* Problem requirements
Output all of the entries exactly as they are given.

* Exercise data
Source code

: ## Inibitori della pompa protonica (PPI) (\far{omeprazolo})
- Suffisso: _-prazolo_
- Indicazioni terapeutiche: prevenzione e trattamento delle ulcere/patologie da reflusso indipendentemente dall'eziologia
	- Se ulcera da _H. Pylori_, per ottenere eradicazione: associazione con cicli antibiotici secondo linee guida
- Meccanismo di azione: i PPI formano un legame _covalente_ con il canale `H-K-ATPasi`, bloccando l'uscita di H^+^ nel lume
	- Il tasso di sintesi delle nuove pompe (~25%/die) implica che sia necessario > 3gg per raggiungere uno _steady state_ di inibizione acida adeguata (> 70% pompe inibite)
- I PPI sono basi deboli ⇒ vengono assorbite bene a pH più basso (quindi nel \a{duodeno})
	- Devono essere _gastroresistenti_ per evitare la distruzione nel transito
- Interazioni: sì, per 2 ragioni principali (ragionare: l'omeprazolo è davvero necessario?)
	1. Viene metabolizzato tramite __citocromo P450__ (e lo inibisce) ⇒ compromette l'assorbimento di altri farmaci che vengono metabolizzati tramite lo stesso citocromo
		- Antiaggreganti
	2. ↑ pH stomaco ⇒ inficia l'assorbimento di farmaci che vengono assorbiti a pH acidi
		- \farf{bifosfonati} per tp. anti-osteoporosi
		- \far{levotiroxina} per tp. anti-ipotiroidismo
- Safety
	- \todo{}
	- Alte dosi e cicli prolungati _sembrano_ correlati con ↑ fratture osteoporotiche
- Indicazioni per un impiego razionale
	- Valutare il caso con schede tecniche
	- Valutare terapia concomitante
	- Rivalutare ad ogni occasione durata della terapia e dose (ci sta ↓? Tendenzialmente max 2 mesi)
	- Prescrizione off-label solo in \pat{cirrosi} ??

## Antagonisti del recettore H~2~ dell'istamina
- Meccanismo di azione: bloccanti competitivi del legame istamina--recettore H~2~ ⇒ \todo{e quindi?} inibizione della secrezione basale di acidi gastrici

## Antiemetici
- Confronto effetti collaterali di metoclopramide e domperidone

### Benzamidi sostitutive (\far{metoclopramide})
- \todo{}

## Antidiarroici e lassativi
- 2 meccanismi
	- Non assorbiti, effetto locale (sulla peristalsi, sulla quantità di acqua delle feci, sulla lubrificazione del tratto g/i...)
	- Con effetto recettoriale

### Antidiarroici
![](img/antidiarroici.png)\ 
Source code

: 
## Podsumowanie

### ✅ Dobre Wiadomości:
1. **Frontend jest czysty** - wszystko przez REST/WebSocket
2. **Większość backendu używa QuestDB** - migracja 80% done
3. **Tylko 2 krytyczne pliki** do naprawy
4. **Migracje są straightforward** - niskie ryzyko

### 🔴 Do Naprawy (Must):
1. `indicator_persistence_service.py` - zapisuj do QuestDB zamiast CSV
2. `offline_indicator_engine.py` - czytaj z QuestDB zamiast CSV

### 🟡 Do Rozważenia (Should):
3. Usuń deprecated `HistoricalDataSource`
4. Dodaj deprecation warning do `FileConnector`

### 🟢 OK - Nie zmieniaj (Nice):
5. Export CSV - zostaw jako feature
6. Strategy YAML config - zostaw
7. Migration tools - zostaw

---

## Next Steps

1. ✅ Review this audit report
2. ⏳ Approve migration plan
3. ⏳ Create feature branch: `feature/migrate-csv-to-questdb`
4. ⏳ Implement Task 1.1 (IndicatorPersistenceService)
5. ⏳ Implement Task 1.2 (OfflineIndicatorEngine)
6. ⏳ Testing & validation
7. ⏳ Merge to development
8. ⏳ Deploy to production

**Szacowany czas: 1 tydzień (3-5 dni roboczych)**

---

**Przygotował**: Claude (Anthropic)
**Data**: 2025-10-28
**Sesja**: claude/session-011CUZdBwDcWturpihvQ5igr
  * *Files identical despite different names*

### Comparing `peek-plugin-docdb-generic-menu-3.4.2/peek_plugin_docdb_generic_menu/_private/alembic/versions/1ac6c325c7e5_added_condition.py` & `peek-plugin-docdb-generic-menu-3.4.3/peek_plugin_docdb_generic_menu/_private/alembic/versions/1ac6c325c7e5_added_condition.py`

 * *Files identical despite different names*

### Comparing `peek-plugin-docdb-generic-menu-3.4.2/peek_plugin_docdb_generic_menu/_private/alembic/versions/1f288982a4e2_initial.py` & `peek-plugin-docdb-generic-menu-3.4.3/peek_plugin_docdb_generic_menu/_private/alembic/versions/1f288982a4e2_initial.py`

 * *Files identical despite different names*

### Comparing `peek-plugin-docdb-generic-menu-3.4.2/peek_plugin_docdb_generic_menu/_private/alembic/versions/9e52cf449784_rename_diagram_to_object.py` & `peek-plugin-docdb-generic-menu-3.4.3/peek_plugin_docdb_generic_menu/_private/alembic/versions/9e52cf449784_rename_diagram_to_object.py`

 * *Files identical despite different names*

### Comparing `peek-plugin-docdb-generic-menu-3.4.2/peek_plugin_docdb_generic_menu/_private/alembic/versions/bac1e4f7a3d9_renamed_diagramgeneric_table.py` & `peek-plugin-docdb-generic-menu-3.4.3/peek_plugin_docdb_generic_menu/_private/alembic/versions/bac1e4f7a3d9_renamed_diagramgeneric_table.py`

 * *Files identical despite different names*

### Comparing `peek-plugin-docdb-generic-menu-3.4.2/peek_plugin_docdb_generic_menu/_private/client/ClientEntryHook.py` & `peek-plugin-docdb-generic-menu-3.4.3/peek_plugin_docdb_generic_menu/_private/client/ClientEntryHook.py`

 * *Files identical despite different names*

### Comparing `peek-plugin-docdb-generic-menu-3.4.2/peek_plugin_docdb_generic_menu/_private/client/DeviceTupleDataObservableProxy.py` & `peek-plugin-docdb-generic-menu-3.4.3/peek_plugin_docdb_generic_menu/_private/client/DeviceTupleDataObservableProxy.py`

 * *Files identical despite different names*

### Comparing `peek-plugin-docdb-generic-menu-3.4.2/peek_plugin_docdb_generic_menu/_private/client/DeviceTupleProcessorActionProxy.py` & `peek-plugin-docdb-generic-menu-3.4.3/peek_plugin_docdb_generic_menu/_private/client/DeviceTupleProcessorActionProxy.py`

* Answer section
Source code

: ## Inibitori della pompa protonica (PPI) (\far{omeprazolo})
- Suffisso: _-prazolo_
- Indicazioni terapeutiche: prevenzione e trattamento delle ulcere/patologie da reflusso indipendentemente dall'eziologia
	- Se ulcera da _H. Pylori_, per ottenere eradicazione: associazione con cicli antibiotici secondo linee guida
- Meccanismo di azione: i PPI formano un legame _covalente_ con il canale `H-K-ATPasi`, bloccando l'uscita di H^+^ nel lume
	- Il tasso di sintesi delle nuove pompe (~25%/die) implica che sia necessario > 3gg per raggiungere uno _steady state_ di inibizione acida adeguata (> 70% pompe inibite)
- I PPI sono basi deboli ⇒ vengono assorbite bene a pH più basso (quindi nel \a{duodeno})
	- Devono essere _gastroresistenti_ per evitare la distruzione nel transito
- Interazioni: sì, per 2 ragioni principali (ragionare: l'omeprazolo è davvero necessario?)
	1. Viene metabolizzato tramite __citocromo P450__ (e lo inibisce) ⇒ compromette l'assorbimento di altri farmaci che vengono metabolizzati tramite lo stesso citocromo
		- Antiaggreganti
	2. ↑ pH stomaco ⇒ inficia l'assorbimento di farmaci che vengono assorbiti a pH acidi
		- \farf{bifosfonati} per tp. anti-osteoporosi
		- \far{levotiroxina} per tp. anti-ipotiroidismo
- Safety
	- \todo{}
	- Alte dosi e cicli prolungati _sembrano_ correlati con ↑ fratture osteoporotiche
- Indicazioni per un impiego razionale
	- Valutare il caso con schede tecniche
	- Valutare terapia concomitante
	- Rivalutare ad ogni occasione durata della terapia e dose (ci sta ↓? Tendenzialmente max 2 mesi)
	- Prescrizione off-label solo in \pat{cirrosi} ??

## Antagonisti del recettore H~2~ dell'istamina
- Meccanismo di azione: bloccanti competitivi del legame istamina--recettore H~2~ ⇒ \todo{e quindi?} inibizione della secrezione basale di acidi gastrici

## Antiemetici
- Confronto effetti collaterali di metoclopramide e domperidone

### Benzamidi sostitutive (\far{metoclopramide})
- \todo{}

## Antidiarroici e lassativi
- 2 meccanismi
	- Non assorbiti, effetto locale (sulla peristalsi, sulla quantità di acqua delle feci, sulla lubrificazione del tratto g/i...)
	- Con effetto recettoriale

### Antidiarroici
![](img/antidiarroici.png)\ 
Source code

: 
## Podsumowanie

### ✅ Dobre Wiadomości:
1. **Frontend jest czysty** - wszystko przez REST/WebSocket
2. **Większość backendu używa QuestDB** - migracja 80% done
3. **Tylko 2 krytyczne pliki** do naprawy
4. **Migracje są straightforward** - niskie ryzyko

### 🔴 Do Naprawy (Must):
1. `indicator_persistence_service.py` - zapisuj do QuestDB zamiast CSV
2. `offline_indicator_engine.py` - czytaj z QuestDB zamiast CSV

### 🟡 Do Rozważenia (Should):
3. Usuń deprecated `HistoricalDataSource`
4. Dodaj deprecation warning do `FileConnector`

### 🟢 OK - Nie zmieniaj (Nice):
5. Export CSV - zostaw jako feature
6. Strategy YAML config - zostaw
7. Migration tools - zostaw

---

## Next Steps

1. ✅ Review this audit report
2. ⏳ Approve migration plan
3. ⏳ Create feature branch: `feature/migrate-csv-to-questdb`
4. ⏳ Implement Task 1.1 (IndicatorPersistenceService)
5. ⏳ Implement Task 1.2 (OfflineIndicatorEngine)
6. ⏳ Testing & validation
7. ⏳ Merge to development
8. ⏳ Deploy to production

**Szacowany czas: 1 tydzień (3-5 dni roboczych)**

---

**Przygotował**: Claude (Anthropic)
**Data**: 2025-10-28
**Sesja**: claude/session-011CUZdBwDcWturpihvQ5igr
  * *Files identical despite different names*

### Comparing `peek-plugin-docdb-generic-menu-3.4.2/peek_plugin_docdb_generic_menu/_private/alembic/versions/1ac6c325c7e5_added_condition.py` & `peek-plugin-docdb-generic-menu-3.4.3/peek_plugin_docdb_generic_menu/_private/alembic/versions/1ac6c325c7e5_added_condition.py`

 * *Files identical despite different names*

### Comparing `peek-plugin-docdb-generic-menu-3.4.2/peek_plugin_docdb_generic_menu/_private/alembic/versions/1f288982a4e2_initial.py` & `peek-plugin-docdb-generic-menu-3.4.3/peek_plugin_docdb_generic_menu/_private/alembic/versions/1f288982a4e2_initial.py`

 * *Files identical despite different names*

### Comparing `peek-plugin-docdb-generic-menu-3.4.2/peek_plugin_docdb_generic_menu/_private/alembic/versions/9e52cf449784_rename_diagram_to_object.py` & `peek-plugin-docdb-generic-menu-3.4.3/peek_plugin_docdb_generic_menu/_private/alembic/versions/9e52cf449784_rename_diagram_to_object.py`

 * *Files identical despite different names*

### Comparing `peek-plugin-docdb-generic-menu-3.4.2/peek_plugin_docdb_generic_menu/_private/alembic/versions/bac1e4f7a3d9_renamed_diagramgeneric_table.py` & `peek-plugin-docdb-generic-menu-3.4.3/peek_plugin_docdb_generic_menu/_private/alembic/versions/bac1e4f7a3d9_renamed_diagramgeneric_table.py`

 * *Files identical despite different names*

### Comparing `peek-plugin-docdb-generic-menu-3.4.2/peek_plugin_docdb_generic_menu/_private/client/ClientEntryHook.py` & `peek-plugin-docdb-generic-menu-3.4.3/peek_plugin_docdb_generic_menu/_private/client/ClientEntryHook.py`

 * *Files identical despite different names*

### Comparing `peek-plugin-docdb-generic-menu-3.4.2/peek_plugin_docdb_generic_menu/_private/client/DeviceTupleDataObservableProxy.py` & `peek-plugin-docdb-generic-menu-3.4.3/peek_plugin_docdb_generic_menu/_private/client/DeviceTupleDataObservableProxy.py`

 * *Files identical despite different names*

### Comparing `peek-plugin-docdb-generic-menu-3.4.2/peek_plugin_docdb_generic_menu/_private/client/DeviceTupleProcessorActionProxy.py` & `peek-plugin-docdb-generic-menu-3.4.3/peek_plugin_docdb_generic_menu/_private/client/DeviceTupleProcessorActionProxy.py`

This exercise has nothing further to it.